This post is about a new command-line tool I've recently built in Go - gemini-cli, and how to use it for LLM-based data analysis with Google's Gemini models.

Background: I've been reading Simon Willison's posts about LLMs with interest, especially his work on tools that leverage LLMs and SQLite to create fun little analysis pipelines for local documents. Since I've recently done some Go work on Google's Gemini SDKs (also in langchaingo) and wrote a couple of blog posts about it, I was interested in creating a similar pipeline for myself using Go and Gemini models. This is how the idea for gemini-cli was born.

The tool

Like any Go command-line tool, gemini-cli is very easy to install:

$ go install github.com/eliben/gemini-cli@latest

And you're good to go! It will want a Gemini API key set in the GEMINI_API_KEY env var or passed with the --key flag. If you don't have an API key yet, you can get one quickly and for free from https://ai.google.dev/

The motivating task

For a while I've been interested in adding a "related posts" feature to my blog. It was clear that I'll want to use embeddings to convert my posts to vector space and then use vector similarity to find related posts. Check out my earlier post on RAG for additional information on these techniques.

Before starting to write the code, however, I wanted to experiment with a command-line tool so I could rapidly prototype. Think of it as crafting some text processing pipeline from classical Unix command-line tools before trying to implement it in a programming language. gemini-cli excels for precisely such prototyping.

What's next

For my task, I now have the basic information available to implement it, and all the infrastructure for running experiments; with gemini-cli in hand, this took less than 5 minutes. All I needed to do is write the tool :-)

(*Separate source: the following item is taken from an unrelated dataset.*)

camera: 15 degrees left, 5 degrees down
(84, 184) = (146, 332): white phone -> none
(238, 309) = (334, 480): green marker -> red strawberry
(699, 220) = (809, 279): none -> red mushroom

I really enjoyed building gemini-cli; it's true to the spirit of simple, textual Unix CLIs that can be easily combined together through pipes. Using SQLite as the storage and retrieval format is also quite pleasant, and provides interoperability for free.

For you - if you're a Go developer interested in building stuff with LLMs and getting started for free - I hope you find gemini-cli useful. I've only shown its embed * subcommands, but the CLI also lets you chat with an LLM through the terminal, query the API for various model details, and everything is configurable with extra flags.

It's open-source, of course; the README file rendered on GitHub has extensive documentation, and more is available by running gemini-cli help. Try it, ask questions, open issues!


[1]I like using pss, but feel free to use your favorite tools - git grep, ag or just a concoction of find and grep.
[2]

A word of caution: LLMs have limited context window sizes; for embeddings, if the input is larger than the model's context window it may get truncated - so it's the user's responsibility to ensure that input documents are properly sized.

gemini-cli will report the maximal number of input tokens for supported models when you invoke the gemini-cli models command.

[3]We have to be careful with too much parallelism, because at the free tier the Gemini SDK may be rate-limited.